The Chronicles of Amber

by Roger Zelazny

Rating: ★★★

As with other examples, I save myself time and effort by reviewing a fantasy series in one swoop rather than address each installment. In this case, it is the "metaphysical soap-opera" of The Chronicles of Amber, specifically (as of yet) the five-book Corwin cycle which tracks the exploits of one of the young Princes of the realm as he returns from exile.

The series is, beyond anything else, gripping, the introductory Nine Princes in Amber starting with our main character being kept in a mental ward on Earth, and ending with his escape from a dungeon following a dashing assault on the centre of reality: the much-hyped City of Amber, revered but never given proper form in the series. Leading into this is a cunningly deployed introductory device of amnesia: the main character does not know what is going on any more than the reader does, and manages to advance the plot by keeping this secret, bluffing his way through conversations with family members until he is almost on the threshold of his home.

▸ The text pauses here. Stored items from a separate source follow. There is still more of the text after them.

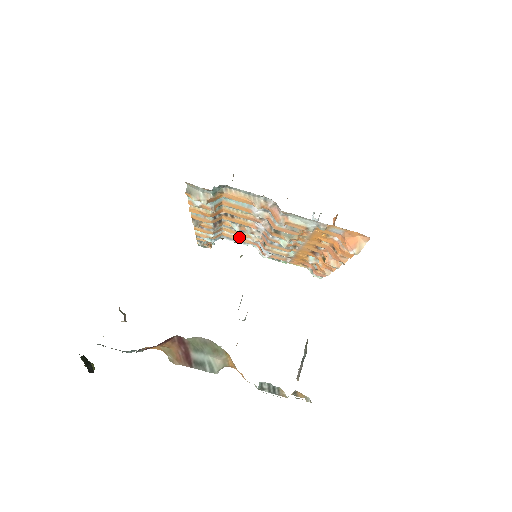
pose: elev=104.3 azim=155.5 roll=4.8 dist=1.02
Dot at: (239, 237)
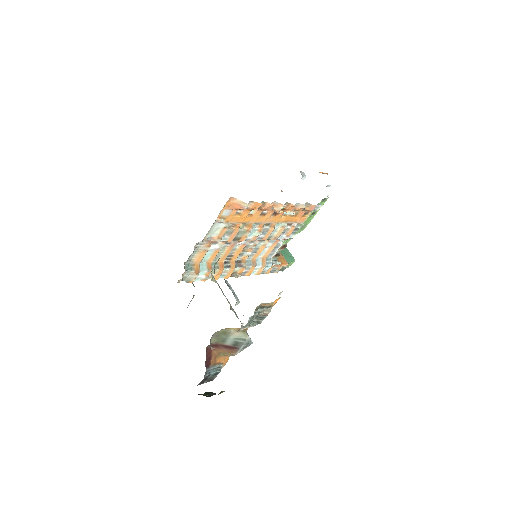
Dot at: (268, 249)
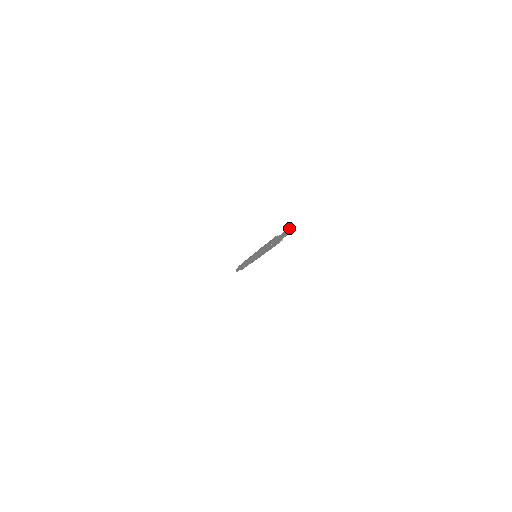
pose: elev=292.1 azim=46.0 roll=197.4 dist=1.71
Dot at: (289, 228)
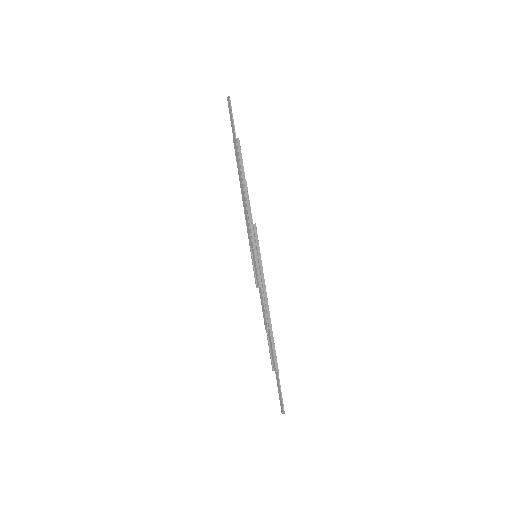
Dot at: (227, 98)
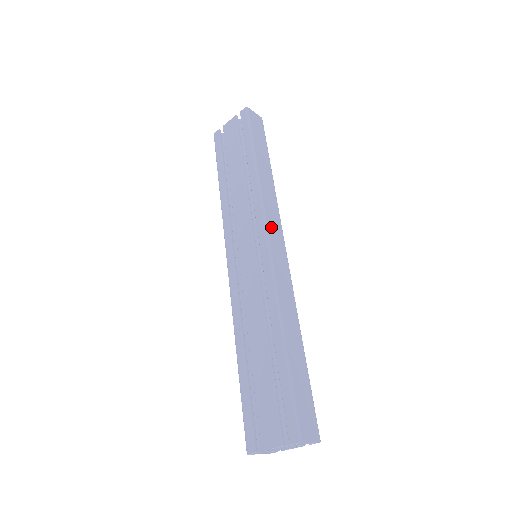
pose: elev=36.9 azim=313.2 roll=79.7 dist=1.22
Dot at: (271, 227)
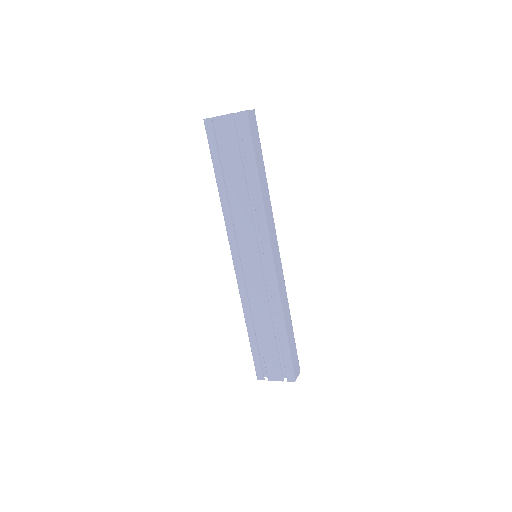
Dot at: (272, 243)
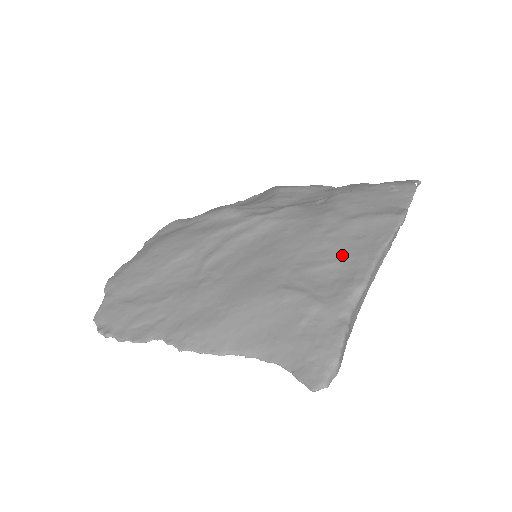
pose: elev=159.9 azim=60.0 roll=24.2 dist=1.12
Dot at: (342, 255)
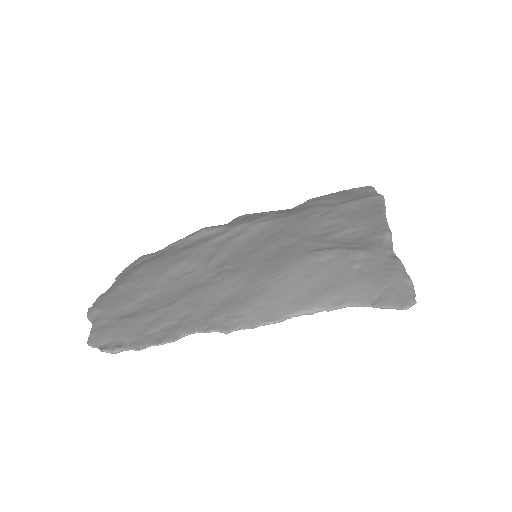
Dot at: (352, 223)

The solipsist themes in the series -- where members of the royal family are the only ones capable of stepping through the various realities surrounding Amber -- combine with the matter-of-fact narration addressing some of the grander events and the long lifespan and experience of the main characters to make for a somewhat surreal read. When in need of troops, Corwin simply steps through the shadows to find a world populated by raving fanatics who prophesise a war on heaven, and recruits and leads them with barely a paragraph devoted to the effort. With a world like this to work in, it is no surprise that the Amberite royalty -- perhaps the only 'real' people around -- are so often indifferent to their underlings' internal experiences. In fact, in one of the few events where someone not descended from the royal line was included in the plot for some duration, they would later turn out to be Corwin's missing father, in disguise (a disguise, incidentally, made so transparent to the reader that it beggars belief that no character questioned it).

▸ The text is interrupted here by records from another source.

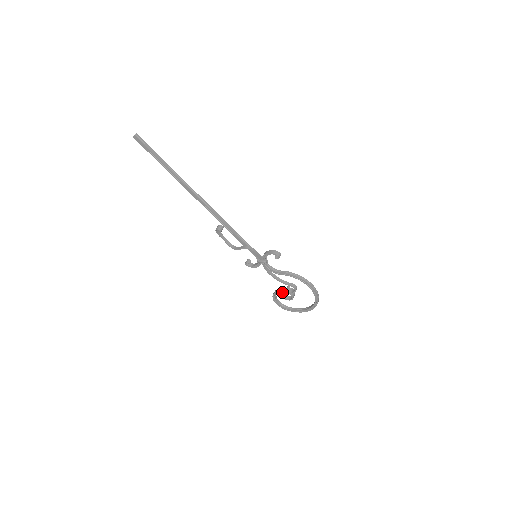
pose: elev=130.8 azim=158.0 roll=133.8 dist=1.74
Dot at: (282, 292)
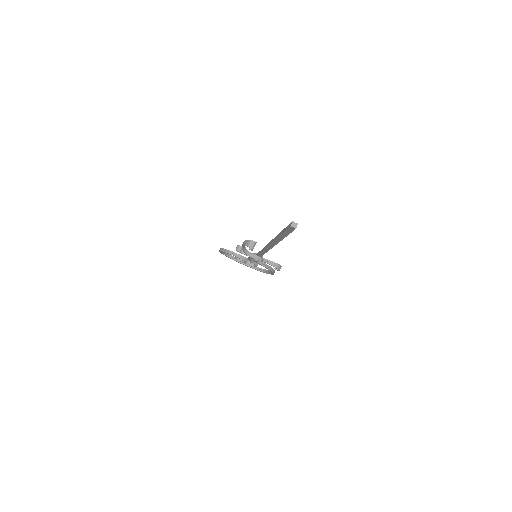
Dot at: occluded
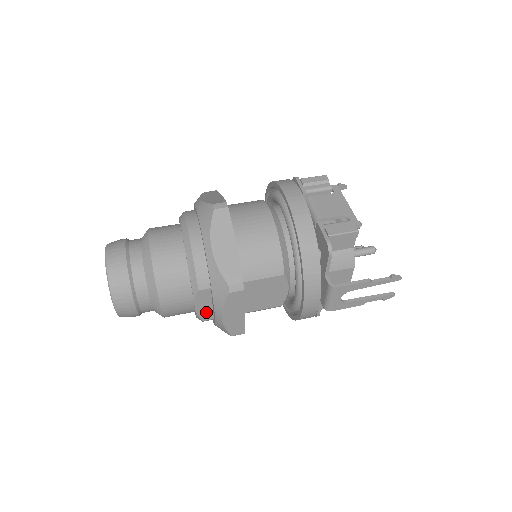
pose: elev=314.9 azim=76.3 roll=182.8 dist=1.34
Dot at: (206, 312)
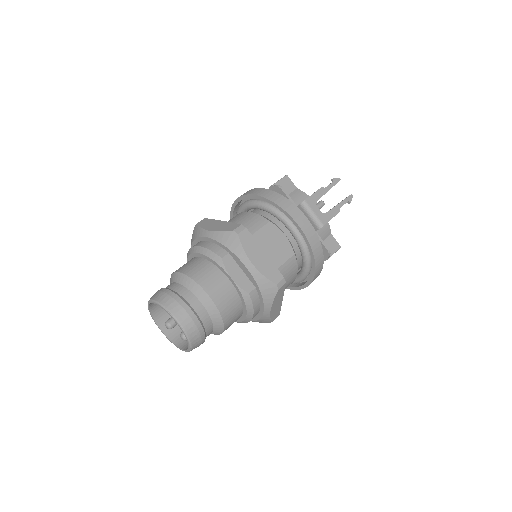
Dot at: (244, 282)
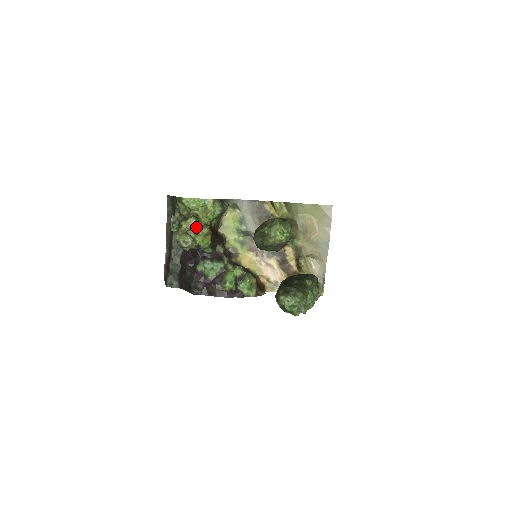
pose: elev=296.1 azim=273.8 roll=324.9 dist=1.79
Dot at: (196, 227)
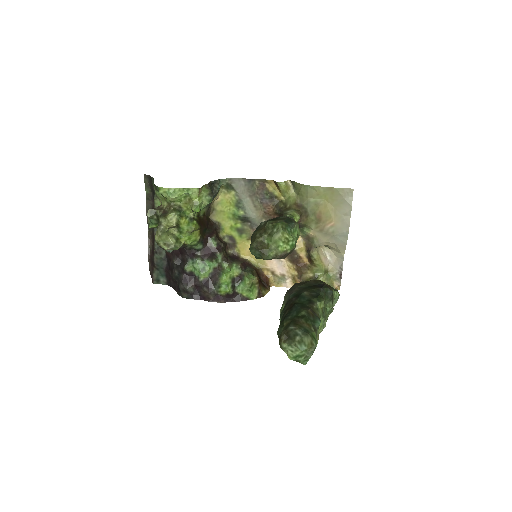
Dot at: (179, 224)
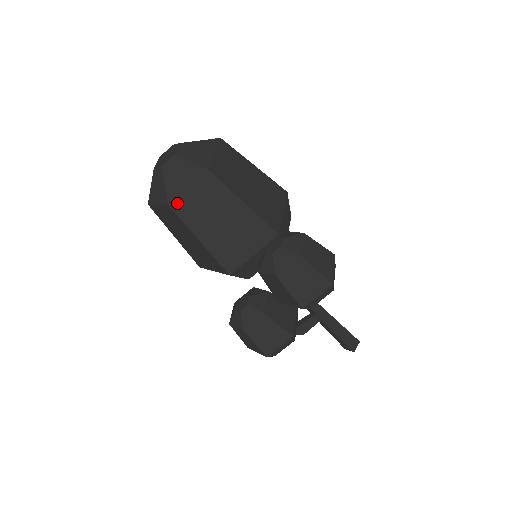
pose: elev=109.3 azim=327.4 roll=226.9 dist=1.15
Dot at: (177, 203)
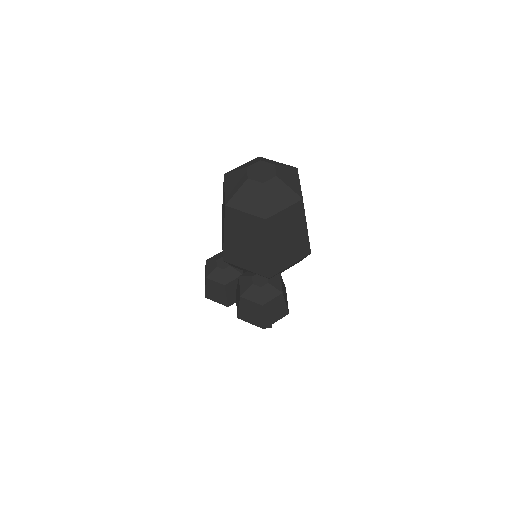
Dot at: (231, 210)
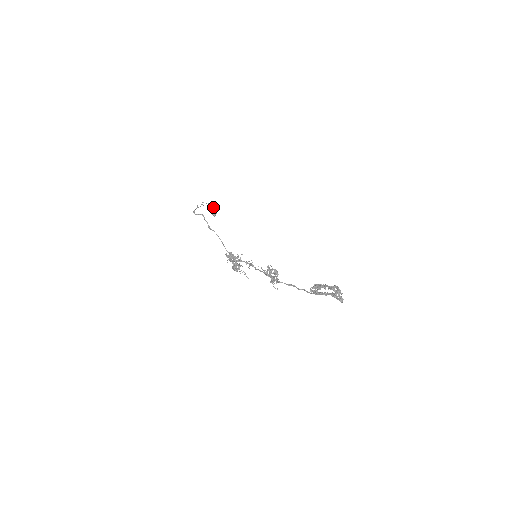
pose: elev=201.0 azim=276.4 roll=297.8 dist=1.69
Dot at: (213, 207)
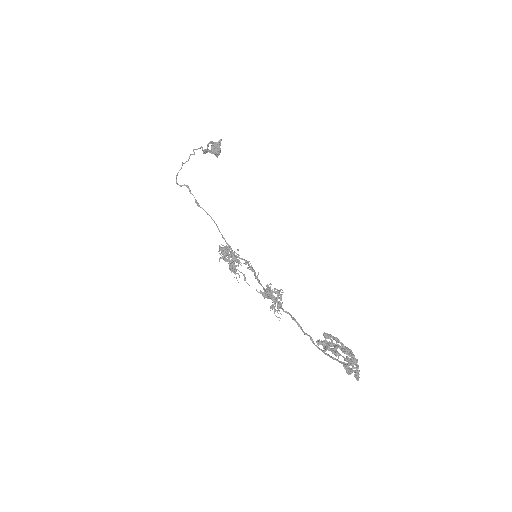
Dot at: (213, 145)
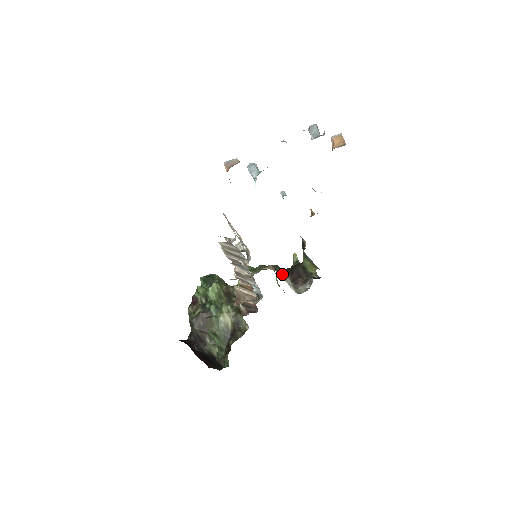
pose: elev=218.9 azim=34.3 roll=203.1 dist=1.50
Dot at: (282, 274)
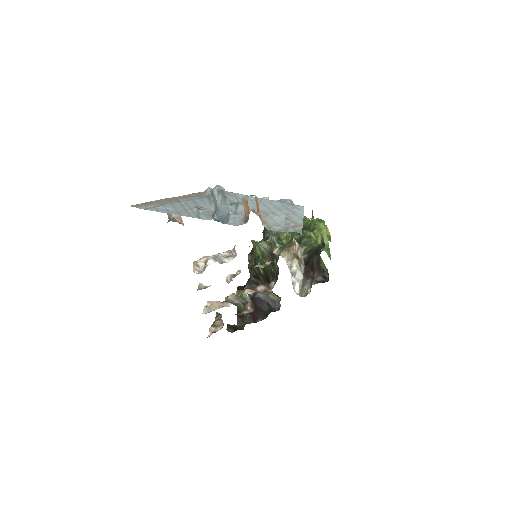
Dot at: (293, 266)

The inner turmoil of the family in its twists and turns contorts the plot somewhat, requiring Zelazny to later editorialise some of the initial mysterious events so that they cohere with the grander schemes. This turmoil eventually results in conflict with outside forces, drawn from the nebulous Courts of Chaos, somehow the diametric opposite of Amber in the sphere of reality, a creation without pattern, seeking to penetrate Amber and to some degree unmake reality. This results in the final novel, The Courts of Chaos, which departs from the style of those proceeding it -- the tale is given over almost entirely to a desperate hellride, a race through realities from Amber to the Courts, on a mission to preserve reality itself. This story, my favourite of the lot, captures in its flavour far more of the style of folk myth than even the earlier references to Corwin as a basis of Arthurian legend, bringing an unabashed grandeur and humanity.

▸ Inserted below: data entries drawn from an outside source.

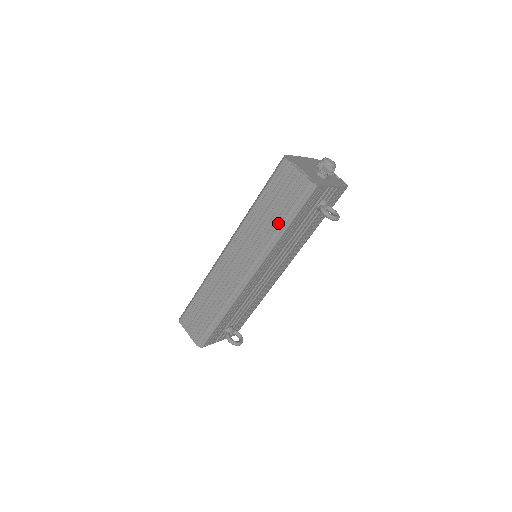
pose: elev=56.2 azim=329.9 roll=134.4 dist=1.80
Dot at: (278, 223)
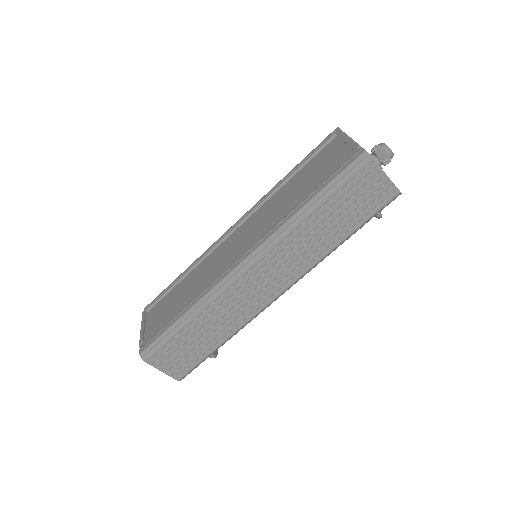
Dot at: (341, 236)
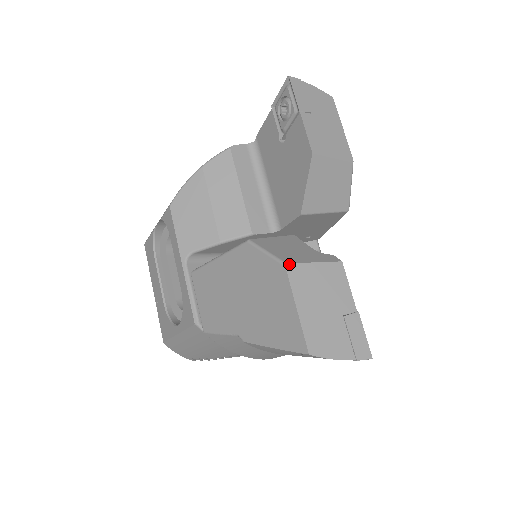
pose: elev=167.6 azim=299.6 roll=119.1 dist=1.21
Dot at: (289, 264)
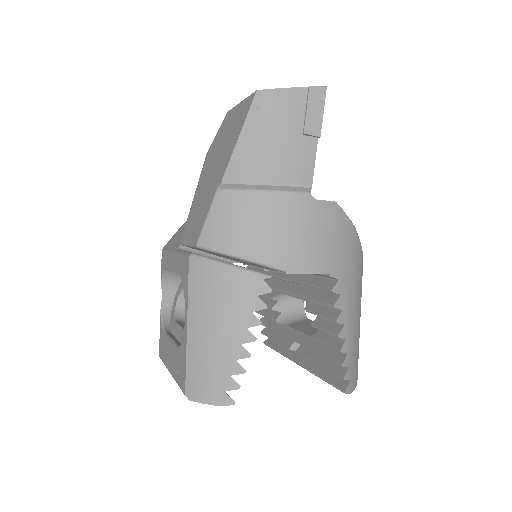
Dot at: occluded
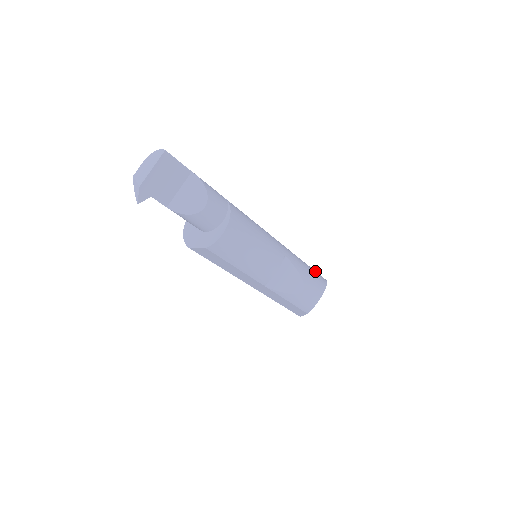
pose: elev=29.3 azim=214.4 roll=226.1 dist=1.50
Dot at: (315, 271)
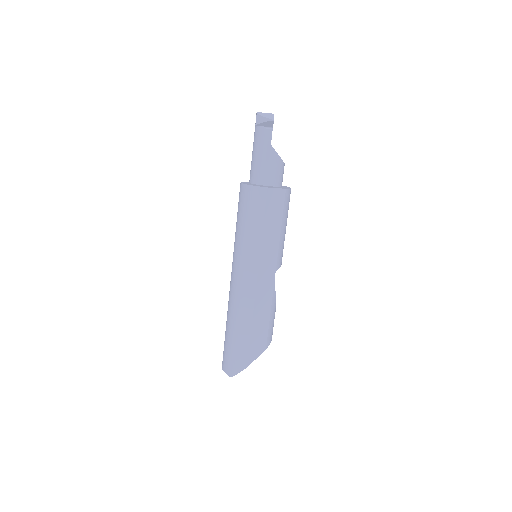
Dot at: occluded
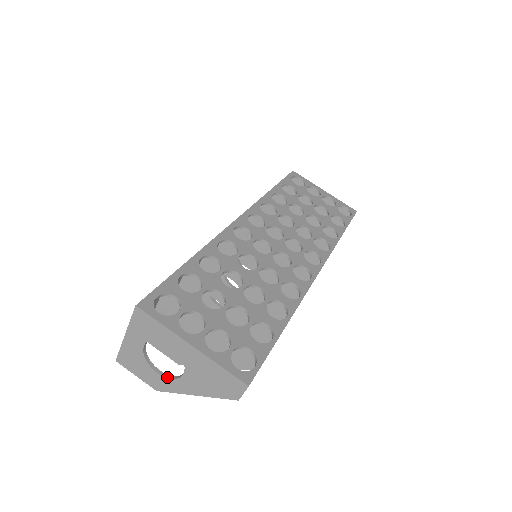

In short The Chronicles deliver intrigue, philosophy and some inspiring heroic scenes. The writing is more utilitarian than effusive -- you will not be steeped in rich flavour here -- but Zelazny certainly knows how to keep a story moving so that you want to read on. The Earth flavour and audacious daring of the main character makes the series as well or perhaps better-suited to readers of Cussler volumes as Tolkien fanatics -- so long as the idea of forging assault rifles to fire silver bullets in an assault on heaven can grab you. The series is perhaps particularly suitable for those who have read His Dark Materials and wanted more.